Nach einiger Zeit im Bus und vielen Runden Mau Mau, kamen wir schließlich an. Die Unterkunft war sehr schön, wir haben in einzelnen Häusern gewohnt. Ich habe mir ein Zimmer mit meiner neuen Freundin geteilt und ein Bad mit zwei weiteren netten Mädchen. Am Abend haben wir noch eine Weile in der großen Gruppe gesessen und Kennenlern-Spiele gespielt. Schließlich habe ich die Zeit bis zur absoluten Bettruhe mit den Mädchen aus meiner Wohnung verbracht. 

Am nächsten Tag haben wir angefangen, uns mit Gott zu beschäftigen. Mich hat erstaunt dass es gar nicht so viel um Gott und alles ging sondern mehr um die Frage, wer bin ich eigentlich? Wir haben in Kleingruppen gearbeitet, ich war in einer Gruppe mit meinen neuen Freunden, was für sehr viel Vertrauen in der Gruppe gesorgt hat.

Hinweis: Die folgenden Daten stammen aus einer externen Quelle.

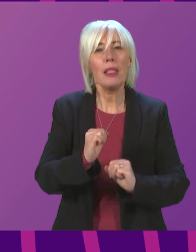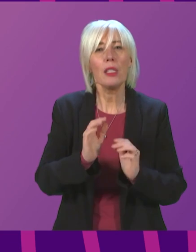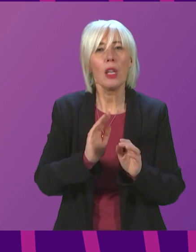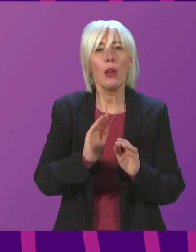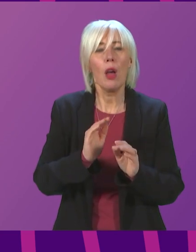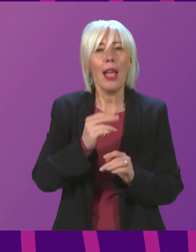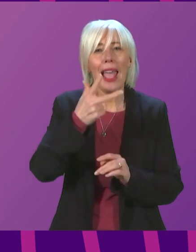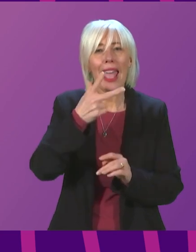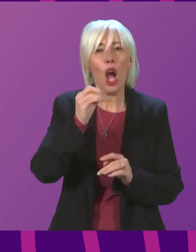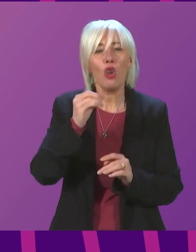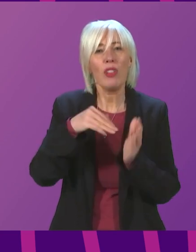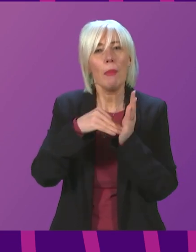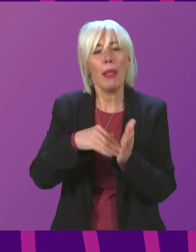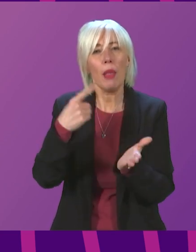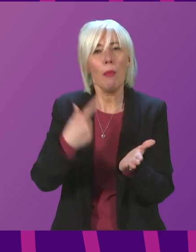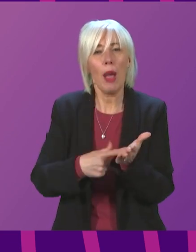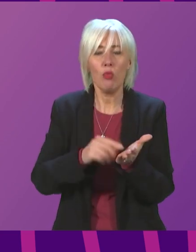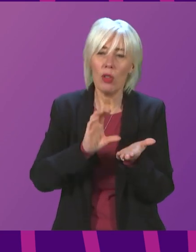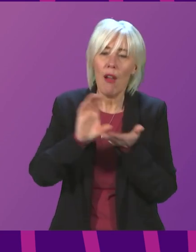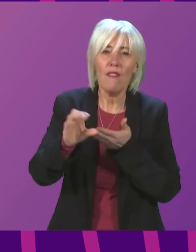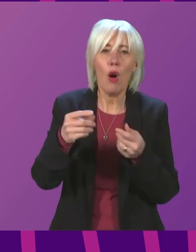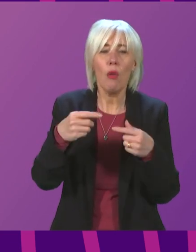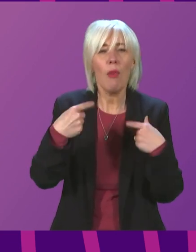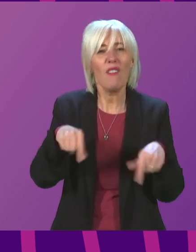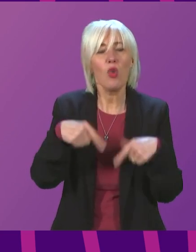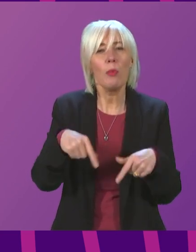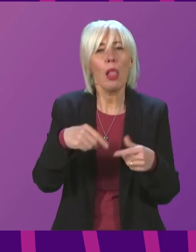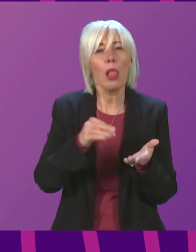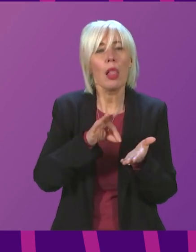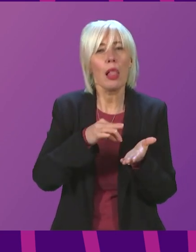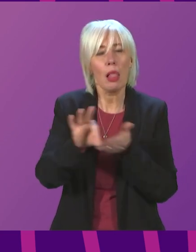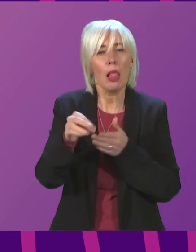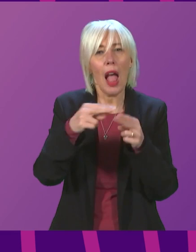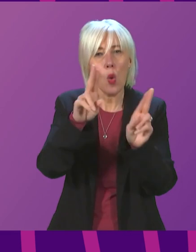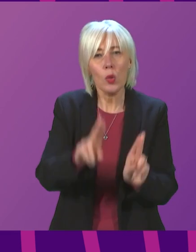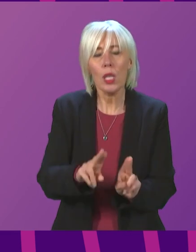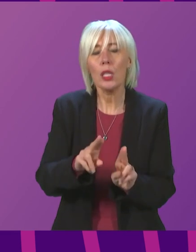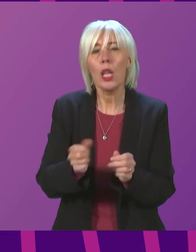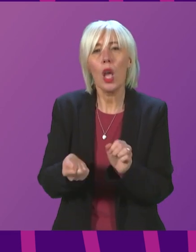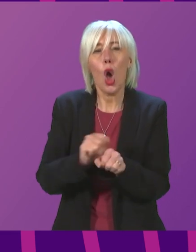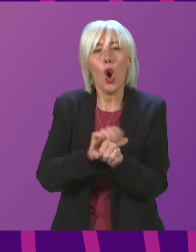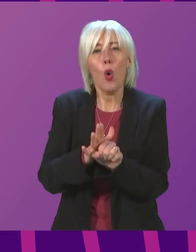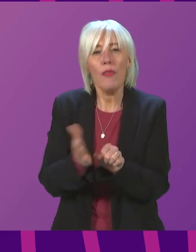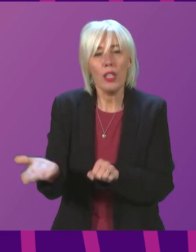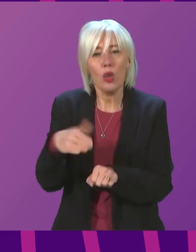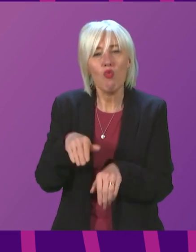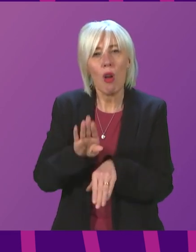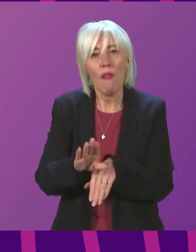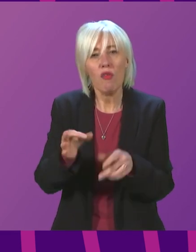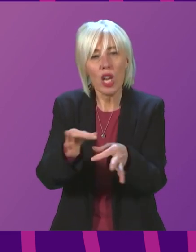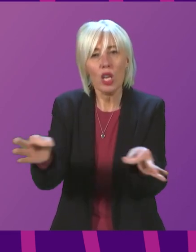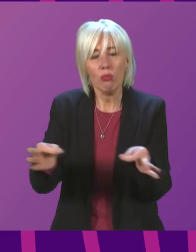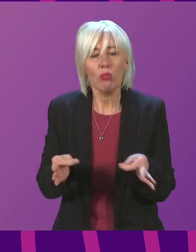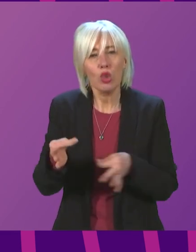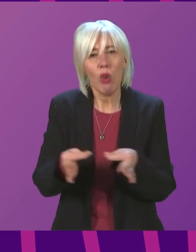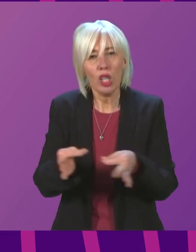£800 million to provide more affordable housing. In the COVID recovery strategy, we set out very specific actions to tackle the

Wir haben ein blaues Buch bekommen, in das wir alles möglich geschrieben haben und das uns auf dem weiter Weg der Firmvorbereitung begleiten soll. Also haben wir einige Zeit in unseren Kleingruppen gearbeitet, es war sehr locker und wirklich interessant. In den Phasen, in denen wir Pause hatten, habe ich meine Zeit mit meiner Gruppe und sehr viel Tischtennis verbracht.

Am nächstem Tag ging es dann nochmal mehr um Gott und was Gott für uns ist, auch wieder wie ich finde ein sehr spannendes Thema. Sonntag haben wir morgens dann noch einen Gottesdienst in unserem Speisesaal gehabt. Und dann stand auch schon die Abfahrt wieder bevor. 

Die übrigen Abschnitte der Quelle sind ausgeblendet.